*** Material for this exercise Section Begins ***
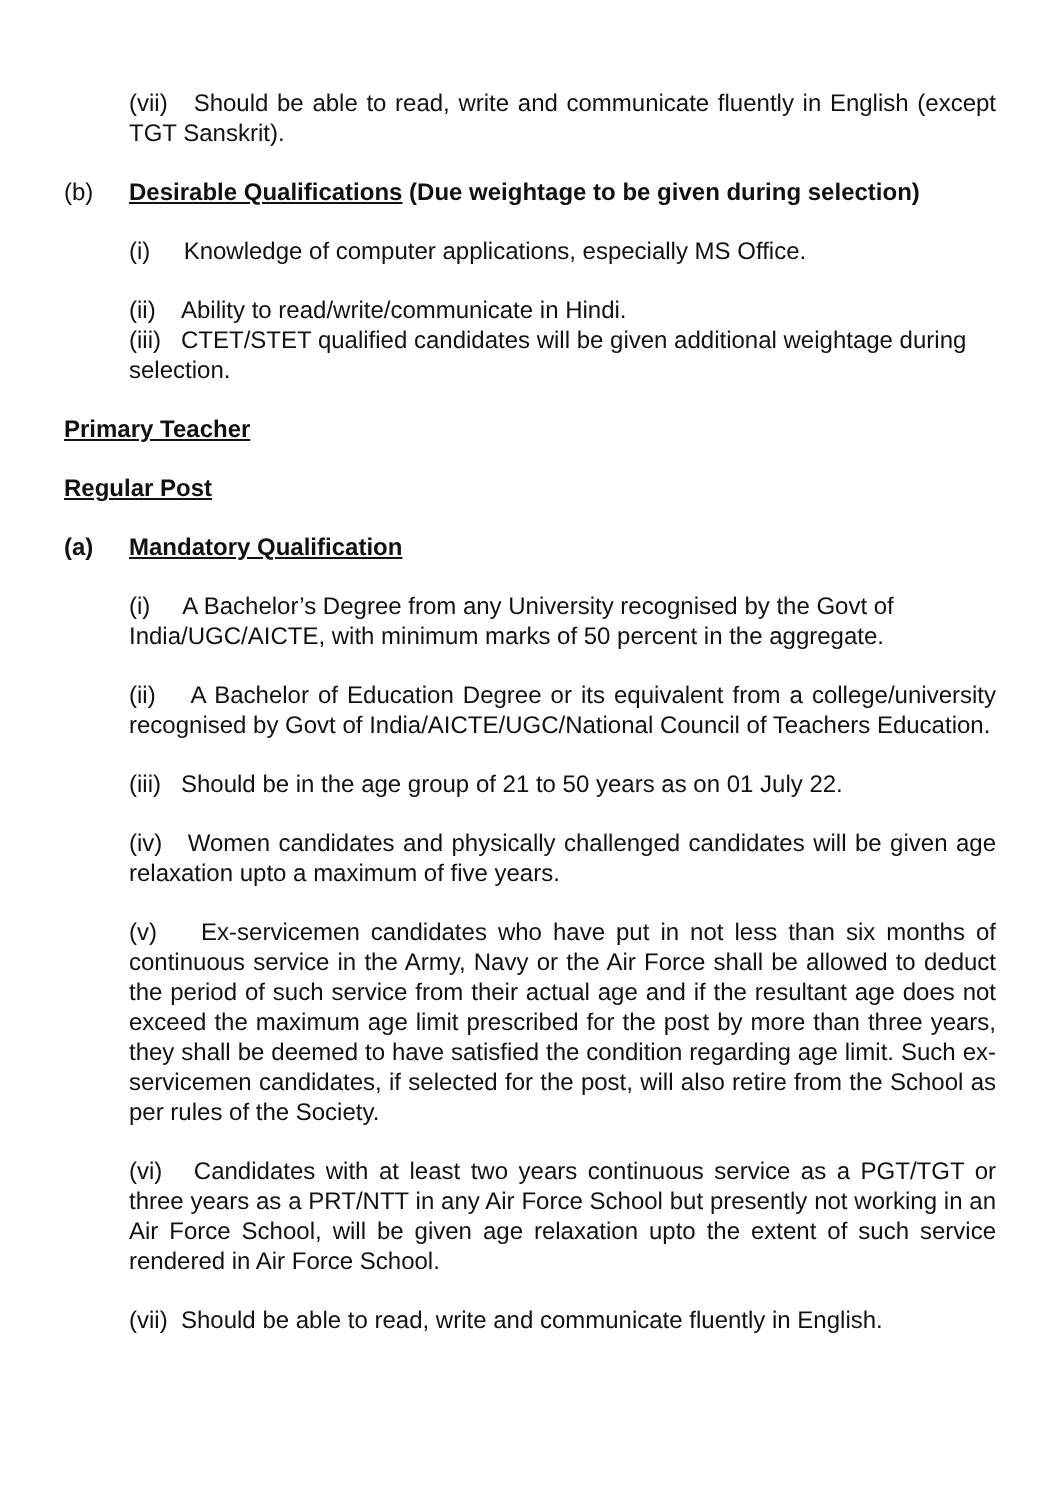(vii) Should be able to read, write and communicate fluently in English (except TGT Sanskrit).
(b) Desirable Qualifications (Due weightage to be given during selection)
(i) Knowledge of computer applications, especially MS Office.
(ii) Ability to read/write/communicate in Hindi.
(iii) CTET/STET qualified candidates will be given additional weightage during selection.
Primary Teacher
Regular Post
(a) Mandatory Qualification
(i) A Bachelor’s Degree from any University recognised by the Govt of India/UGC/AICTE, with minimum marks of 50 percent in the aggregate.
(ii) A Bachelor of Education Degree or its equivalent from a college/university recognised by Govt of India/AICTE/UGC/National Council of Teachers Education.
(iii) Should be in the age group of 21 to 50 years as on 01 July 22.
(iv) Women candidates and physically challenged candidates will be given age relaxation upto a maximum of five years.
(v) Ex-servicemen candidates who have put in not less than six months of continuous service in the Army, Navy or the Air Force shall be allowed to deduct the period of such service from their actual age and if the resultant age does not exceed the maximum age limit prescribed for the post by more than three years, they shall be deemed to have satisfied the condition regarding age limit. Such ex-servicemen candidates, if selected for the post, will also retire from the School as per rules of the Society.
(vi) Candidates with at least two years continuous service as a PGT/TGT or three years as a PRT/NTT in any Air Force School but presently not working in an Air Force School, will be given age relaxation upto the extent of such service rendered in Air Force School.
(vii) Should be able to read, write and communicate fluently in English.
*** Material for this exercise Section Ends ***
● **Required action**: In the entries above, find the line that contains "(iv) Women candidates", then repeat exactly every line from the first one through that line, with no pictures.

● **Solved exercise**:
(vii) Should be able to read, write and communicate fluently in English (except TGT Sanskrit).
(b) Desirable Qualifications (Due weightage to be given during selection)
(i) Knowledge of computer applications, especially MS Office.
(ii) Ability to read/write/communicate in Hindi.
(iii) CTET/STET qualified candidates will be given additional weightage during selection.
Primary Teacher
Regular Post
(a) Mandatory Qualification
(i) A Bachelor’s Degree from any University recognised by the Govt of India/UGC/AICTE, with minimum marks of 50 percent in the aggregate.
(ii) A Bachelor of Education Degree or its equivalent from a college/university recognised by Govt of India/AICTE/UGC/National Council of Teachers Education.
(iii) Should be in the age group of 21 to 50 years as on 01 July 22.
(iv) Women candidates and physically challenged candidates will be given age relaxation upto a maximum of five years.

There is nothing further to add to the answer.